Answer: 4 Explanation: 1. The glucose value is a laboratory test for checking diabetes. A nucleoside transcriptase inhibitor does not affect glucose values. 2. Sodium is an electrolyte. A nucleoside transcriptase inhibitor does not affect sodium values. 3. Potassium is an electrolyte. A nucleoside transcriptase inhibitor does not affect potassium values. 4. A nucleoside transcriptase inhibitor causes bone marrow suppression with resulting anemia. Red blood cell counts are monitored at least monthly for changes.

The nurse is caring for a school-age child who has chronic fluid overload with edema, and teaches the parents about skin care for their child. Which statement by the parents indicates the need to review the material further? a. "Pajamas sound ideal for clothes." b. "Places where the skin rubs together are risk areas for breakdown." c. "It is best to buy clothes that are loose-fitting, so they do not rub the skin." d. "We should check the skin daily to look for any red areas."

Answer: a. "Pajamas sound ideal for clothes." Feedback: The statement "Pajamas sound ideal for clothes" indicates further review is necessary. Dressing the child in pajamas promotes the sick role, singles the child out, and does not promote self-esteem. Body image is a concern with edema. The remaining statements are appropriate.

A child is diagnosed with lupus and is placed on steroid therapy. Which diet should be included in the child's plan of care? a. Increased calcium b. Increased protein c. Increased carbohydrates d. Increased iron

Answer: a. Increased calcium Feedback: Iron is needed in anemia, protein is needed to promote tissue healing, and carbohydrates are needed for increased energy. An increase in calcium is needed for persons undergoing steroid therapy.

A 5-year-old is showing signs of respiratory depression after receiving a dose of morphine postop surgical repair of a fracture to the right arm. For what signs and symptoms does the nurse observe? a. Small pupils and shallow breathing b. Tachypnea and sweating c. Vomiting and anxiety d. Delirium and hallucinations

Answer: a. Small pupils and shallow breathing Feedback: Clinical signs that indicate the development of respiratory depression include sleepiness, small pupils, and shallow breathing.
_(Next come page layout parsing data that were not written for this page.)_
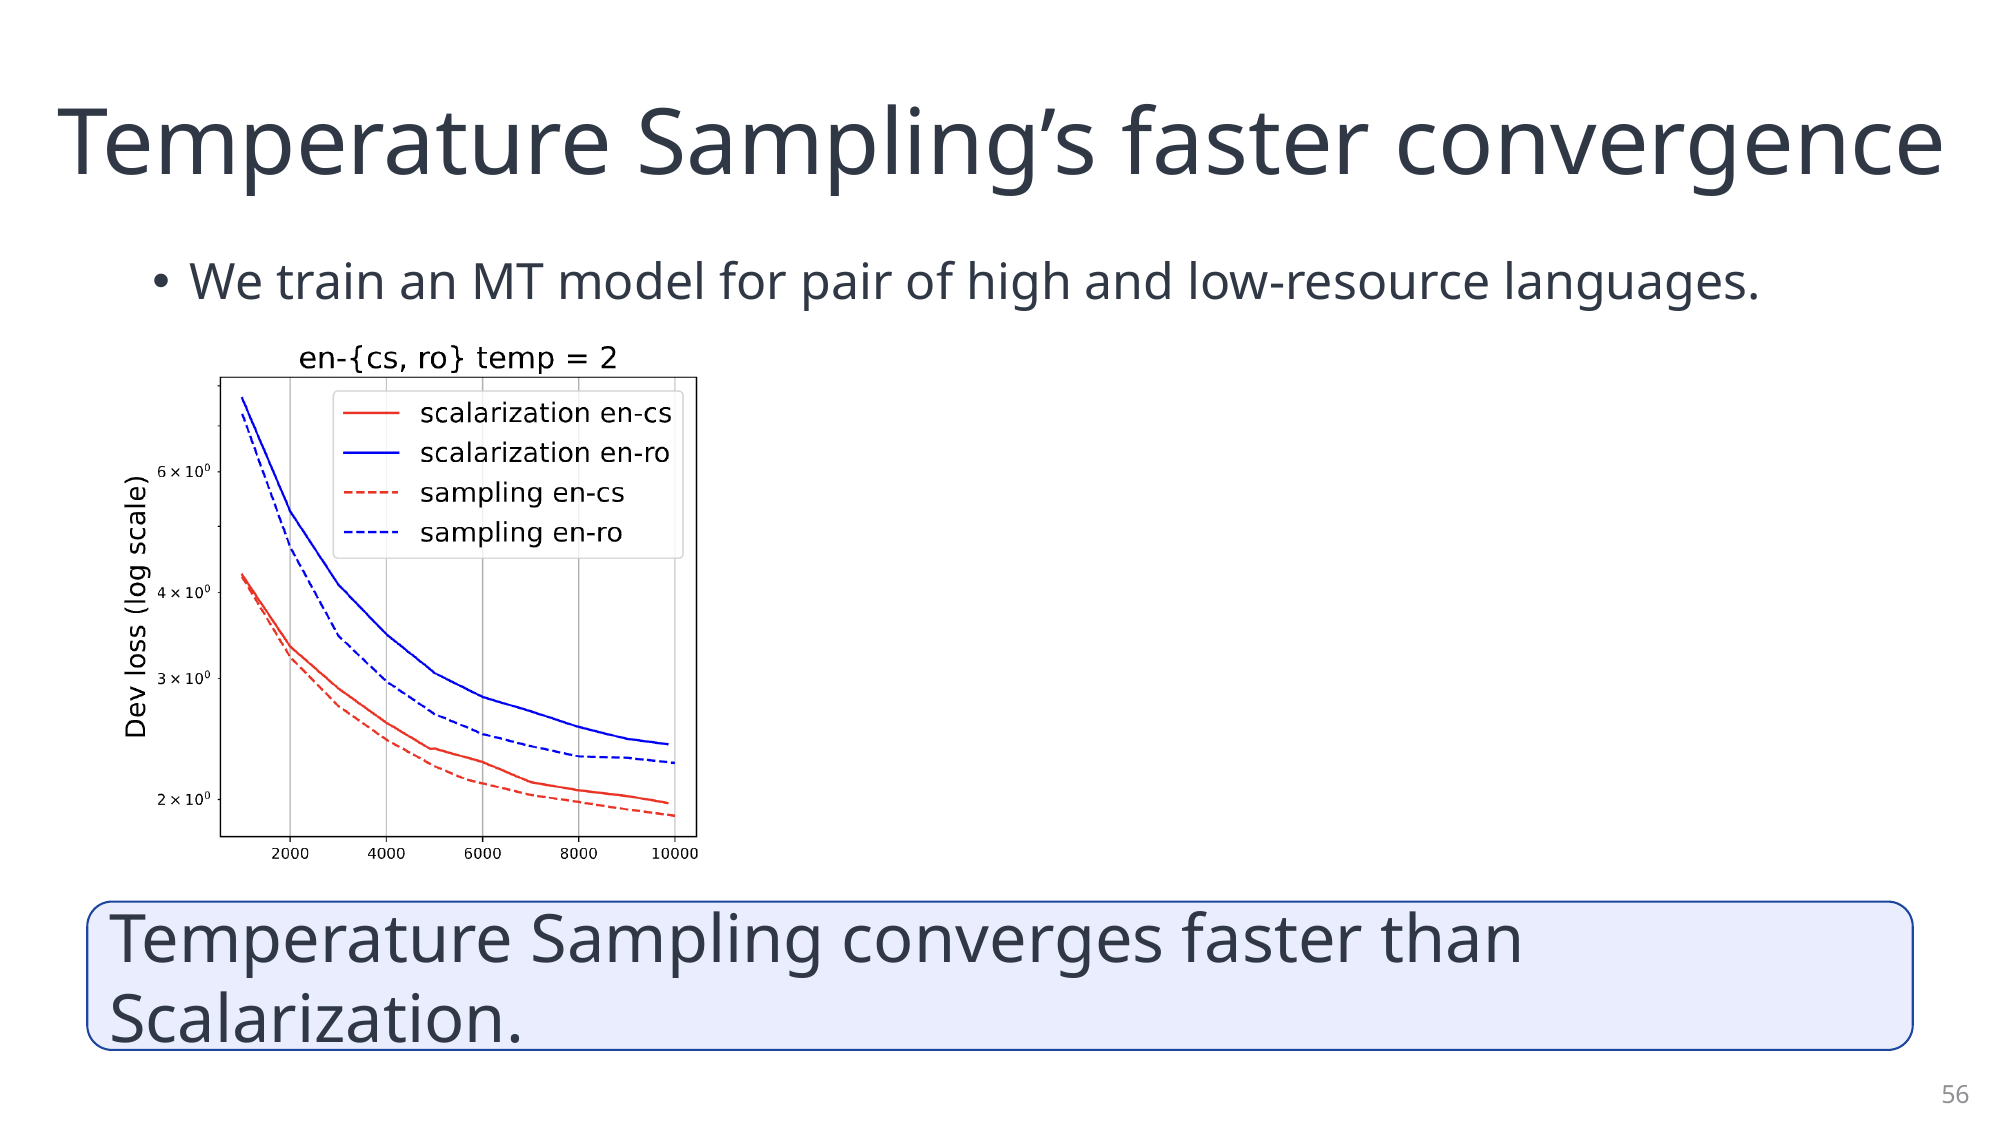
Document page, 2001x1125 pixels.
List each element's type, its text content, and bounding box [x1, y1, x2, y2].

slide_number 56 [1912, 1065, 2000, 1125]
list We train an MT model for pair of high and low-resource languages. [137, 248, 1863, 900]
text_box Temperature Sampling converges faster than Scalarization. [86, 900, 1914, 1051]
title Temperature Sampling’s faster convergence [32, 62, 1974, 228]
picture [109, 332, 707, 881]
Tachypnea, sweating, vomiting, anxiety, delirium, and hallucinations are not signs indicative of developing respiratory depression.

The nurse caring for a 13-year-old has identified imagery as a way to help the client with pain management. Which instructions could the nurse use to help the client use imagery? a. "Take some slow, deep breaths." b. "Think about your favorite place to go in the summer." c. "Relax while I rub your shoulders." d. "Count to 10 very slowly."

Answer: b. "Think about your favorite place to go in the summer." Feedback: Imagery involves a cognitive process in which the individual is encouraged to think about something positive, such as a favorite place. Taking slow, deep breaths is a breathing technique for pain control. Counting is a distraction technique. Touch is a type of cutaneous stimulation.

A child is diagnosed with lupus. Which nursing diagnosis is highest in priority? a. Impaired Gas Exchange b. Pain (chronic) c. Decreased Cardiac Output d. Alterations in Nutrition

Answer: b. Pain (chronic) Feedback: Although nutrition, gas exchange, and cardiac output all might be indicated for lupus, the first diagnosis seen would be related to pain.